For her accomplishments, the National Italian-American Sports Hall of Fame honored her with a special achievement award, and Today's Chicago Women magazine named her one of the "Top 100 Women to Watch" in 1993.
Despite her success, she was not allowed to compete at Barcelona because only five women showed up. Competition consisted exclusively of track-and-field exhibition events, and she finished first in the 100- and 400-meter sprints, missing the world record by hundredths of a second.
Her greatest challenge: being accepted as an athlete, attorney and woman. "Disability comes way down the list," she says. "All people see is the chair." She wants to be treated as a peer, not patted on the head or put on a pedestal.
"When people first meet me, they're surprised I finished law school. I have 'X' amount of world records, but it doesn't make a difference. People don't understand that it takes the same abilities for me to be a good athlete as Jackie Joyner-Kersee."
In addition to athletics, Mastandrea practices law she has her own practice advocates rights for the disabled, takes care of her mother (who has Alzheimer's) and works part-time as a college rehab center typist to qualify for health insurance.

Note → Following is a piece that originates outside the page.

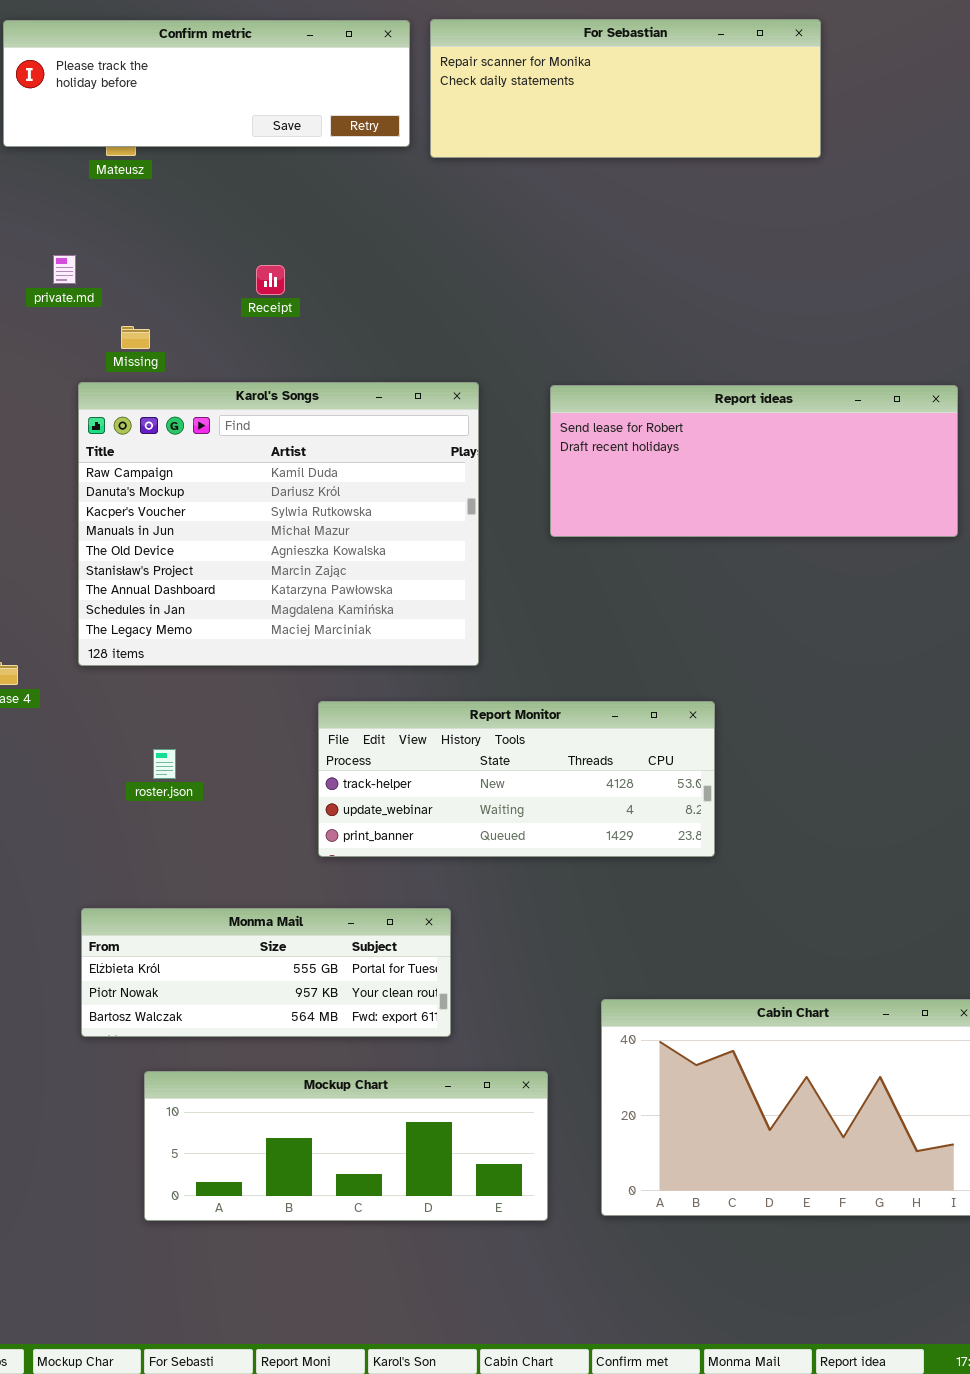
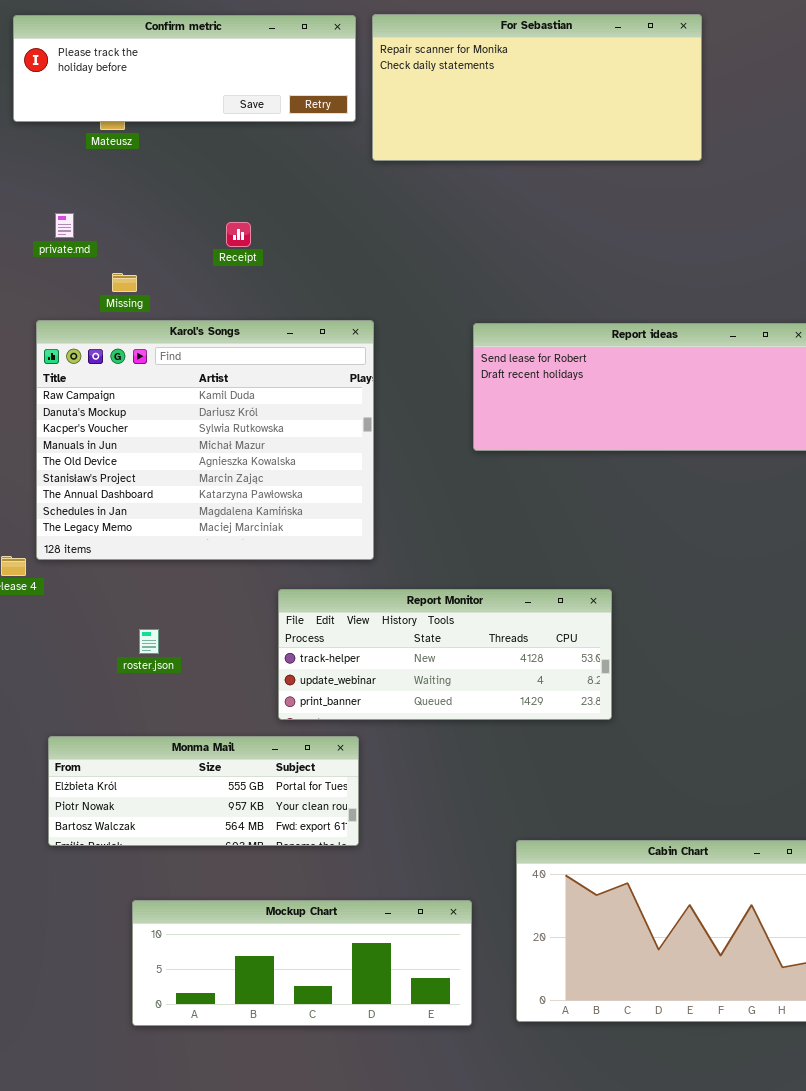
For Sebastian: [430,19,821,158] -> [372,14,702,161], resized
Karol's Songs: [78,382,479,666] -> [36,320,374,560], moved
Monma Mail: [81,908,451,1037] -> [48,736,359,846], moved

"Competition has become a big piece of my personality," she reveals. But that doesn't stop the butterflies before a race. Mastandrea's first training camp in '91 made her cocky about winning. "I went to nationals and got spanked," she recalls. "I thought , 'These women are never gonna beat me again!' And they haven't."
She plans to compete as long as she performs well. "I want to see where my edge is." Such athletic progress amazes her and has changed her self-image. "I looked at where I was two years after my first race, when I was picked for the Paralympics, and four years later I've blown away my own (racing) times."
Her most difficult race: the 100-meter sprint. Because it's the shortest, it's difficult to get started, but she has good acceleration. Once she gets going, it's sheer momentum. And nobody can stop her.